Problem statement:
In the entries below, give the lines starting at the one that contains "BESTSELLER NR. 3" and ending at the one that contains "Bei Amazon kaufen*", both included, as a JSON list of strings with one string per line and blank lines left out.

Provided information:
'''
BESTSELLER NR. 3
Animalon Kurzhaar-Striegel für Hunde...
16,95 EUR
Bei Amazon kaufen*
'''
'''
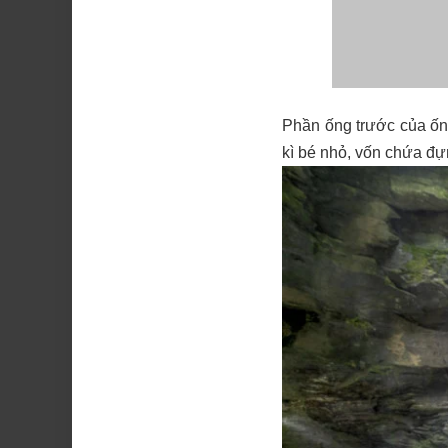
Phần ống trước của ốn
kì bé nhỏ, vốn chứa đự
'''
Solution to this task:
[
  "BESTSELLER NR. 3",
  "Animalon Kurzhaar-Striegel für Hunde...",
  "16,95 EUR",
  "Bei Amazon kaufen*"
]